Thereafter, defendants filed a motion to dismiss and for summary judgment, and Brooks filed a motion for summary judgment. On August 24, 2015, the District Court denied Brooks’ motion and granted in part and denied in part the defendants’ motion. ■ Brooks’ remaining retaliation claim—that a BOP employee stole and damaged Brooks’ personal property in violation of the Due Process Clause— was settled.

On appeal, Brooks takes issue with four aspects of the August 24, 2015 ruling: (1) the finding that the discretionary function exception barred his FTCA claims regarding the May 13, 2011 “planned attack” in the recreation cage; (2) the conclusion that he failed to exhaust several FTCA claims arising from the alleged “planned attack”; (3) the conclusion that the BOP’s ban on nude and sexually explicit materials was constitutional; and (4) the dismissal of his conditions of confinement claims. Brooks also claims error in the District Court’s September 6, 2012 order which allowed him to amend his complaint, and he asks that his initial complaint be reinstated.

II.

We have jurisdiction over this appeal pursuant to 28 U.S.C. § 1291, and exercise plenary review over the district court’s decisions granting motions to dismiss and for summary judgment. See Kaymark v. Bank of Am., N.A., 783 F.3d 168, 174 (3d Cir. 2015); McGreevy v. Stroup, 413 F.3d 359, 363 (3d Cir. 2005). In reviewing the dismissal under Rule 12(b)(6), “we accept all factual allegations as true [and] construe the complaint in the light most favorable to the plaintiff.” Pinker v. Roche Holdings Ltd., 292 F.3d 361, 374 n.7 (3d Cir. 2002). A court may grant a motion to dismiss under Rule 12(b)(6) “only if, accepting all well-pleaded allegations in the complaint as true and viewing them in the light most favorable to the plaintiff, [it] finds that [the] plaintiffs claims lack facial plausibility.” Warren Gen. Hosp. v. Amgen Inc., 643 F.3d 77, 84 (3d Cir. 2011). Summary judgment is appropriate “if the mov-ant shows that there is no genuine dispute as to any material fact and the movant is entitled to judgment as a matter of law.” Fed. R. Civ. P. 56(a). We may affirm on any basis supported by the record. Murray v. Bledsoe, 650 F.3d 246, 247 (3d Cir.2011) (per curiam).

III.

Brooks first argues that the District Court erred in holding that the discretionary function exception barred his FTCA claims regarding the May 13, 2011 “planned attack” in the recreation cage. *167 We disagree. The United States has sovereign immunity from civil liability, except in cases where it consents to be sued. See United States v. Bormes, 568 U.S. 6, 133 S.Ct. 12, 16, 184 L.Ed.2d 317 (2012). The FTCA provides a limited waiver of sovereign immunity as to the negligent acts of government employees acting within the scope of their employment. 1 28 U.S.C. §§ 2671-80. However, the waiver is subject to exceptions, such as the discretionary function exception, which provides that no liability shall lie for claims “based upon the exercise or performance or the failure to exercise or perform a discretionary function or duty ... whether or not the discretion involved be abused.” See 28 U.S.C. § 2680(a).

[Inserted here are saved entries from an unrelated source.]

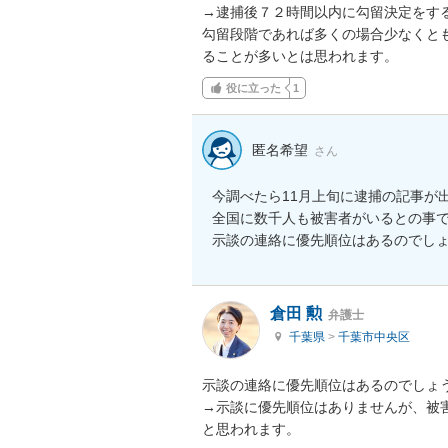
→逮捕後７２時間以内に勾留決定をする
勾留段階であれば多くの場合少なくと
ることが多いとは思われます。
役に立った
1
匿名希望
さん
今調べたら11月上旬に逮捕の記事が出
全国に数千人も被害者がいるとの事で
倉田 勲
弁護士
千葉県
>
千葉市中央区
示談の連絡に優先順位はあるのでしょう
→示談に優先順位はありませんが、被
と思われます。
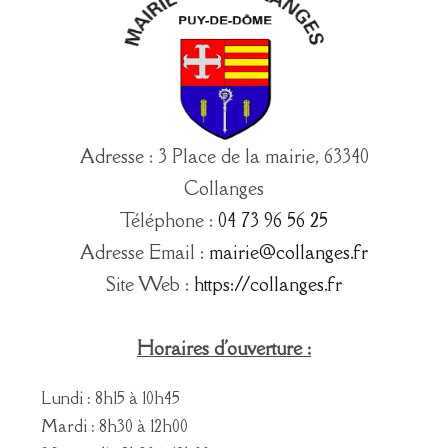
Adresse : 3 Place de la mairie, 63340
Collanges
Téléphone :
04 73 96 56 25
Adresse Email :
mairie@collanges.fr
Site Web :
https://collanges.fr
Horaires d'ouverture :
Lundi : 8h15 à 10h45
Mardi : 8h30 à 12h00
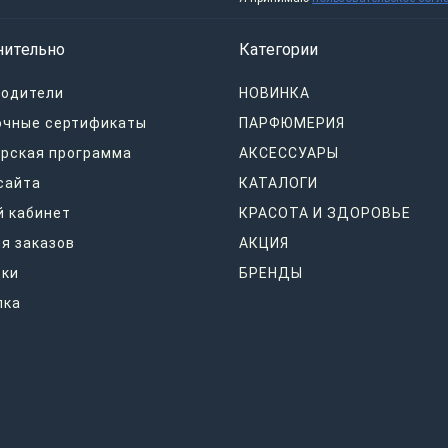
нительно
Категории
водители
НОВИНКА
очные сертификаты
ПАРФЮМЕРИЯ
рская программа
АКСЕССУАРЫ
сайта
КАТАЛОГИ
 кабинет
КРАСОТА И ЗДОРОВЬЕ
я заказов
АКЦИЯ
дки
БРЕНДЫ
лка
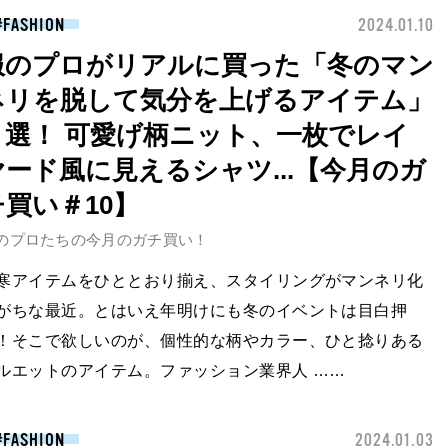
FASHION
2024.01.10
服のプロがリアルに買った「冬のマン
ネリを脱して気分を上げるアイテム」
５選！ 可愛げ柄ニット、一枚でレイ
ヤード風に見えるシャツ...【今月のガ
チ買い＃10】
のプロたちの今月のガチ買い！
寒アイテムをひととおり揃え、スタイリングがマンネリ化
がちな最近。とはいえ年明けにも冬のイベントは目白押
！そこで欲しいのが、個性的な柄やカラー、ひと捻りある
ルエットのアイテム。ファッション業界人 ……
FASHION
2024.01.03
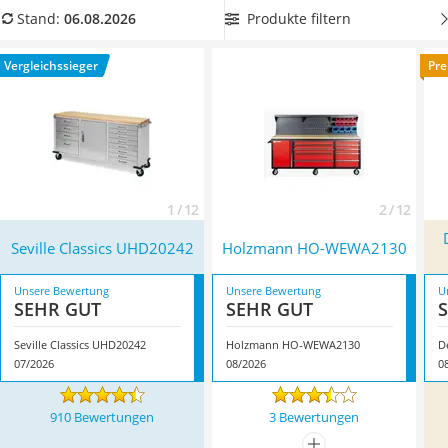
Löschdecke
Option.
Wählen Sie jetzt aus unserer Vergleichstabelle eine
Produkte filtern
Stand:
06.08.2026
Multimeter
Rollwerkbank mit zusätzlichem Stauraum, damit auch Ihr
Winterharte Palmen
Arbeitswerkzeug mobil bleibt! Überzeugt hat uns hier im
Vergleichssieger
Pre
Gasdurchlauferhitzer
August 2026 besonders das Modell
Seville Classics
Service
UHD20242
*
mit seinen Eigenschaften.
1 / 12
2 / 12
Seville Classics UHD20242
Holzmann ‎HO-WEWA2130
Unsere Bewertung
Unsere Bewertung
U
SEHR GUT
SEHR GUT
Seville Classics UHD20242
Holzmann ‎HO-WEWA2130
D
07/2026
08/2026
0
910 Bewertungen
3 Bewertungen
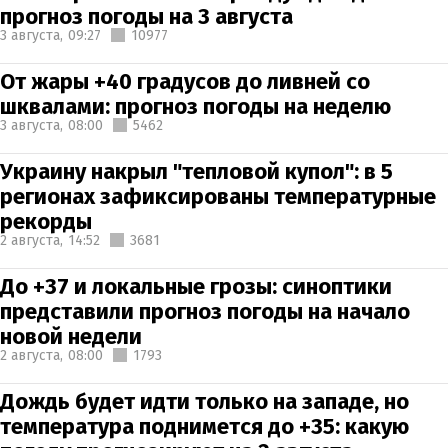
прогноз погоды на 3 августа
3 августа,
09:27
10977
От жары +40 градусов до ливней со
шквалами: прогноз погоды на неделю
3 августа,
08:00
5462
Украину накрыл "тепловой купол": в 5
регионах зафиксированы температурные
рекорды
2 августа,
14:52
3681
До +37 и локальные грозы: синоптики
представили прогноз погоды на начало
новой недели
2 августа,
08:00
1793
Дождь будет идти только на западе, но
температура поднимется до +35: какую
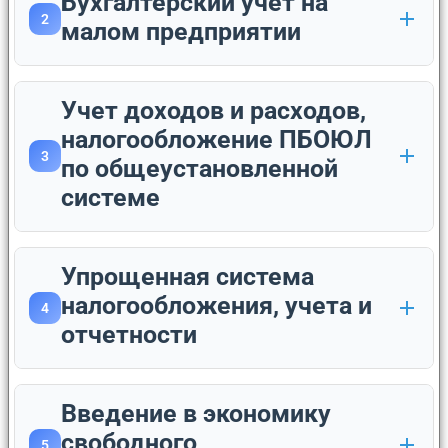
Бухгалтерский учет на
2
малом предприятии
Учет доходов и расходов,
налогообложение ПБОЮЛ
3
по общеустановленной
системе
Упрощенная система
налогообложения, учета и
4
отчетности
Введение в экономику
свободного
5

To determine whether the discretionary function exception to the waiver of immunity applies, a court must assess (1) whether the act involves an “element of judgment or choice,” rather than a course of action prescribed by a federal statute, regulation, or policy; and (2) even if the challenged conduct involves an element of judgment, “whether that judgment is of the kind that the discretionary function exception was designed to shield.” Mitchell v. U.S., 225 F.3d 361, 363-64 (3d Cir. 2000) (quoting United States v. Gaubert, 499 U.S. 315, 322, 111 S.Ct. 1267, 113 L.Ed.2d 335 (1991)).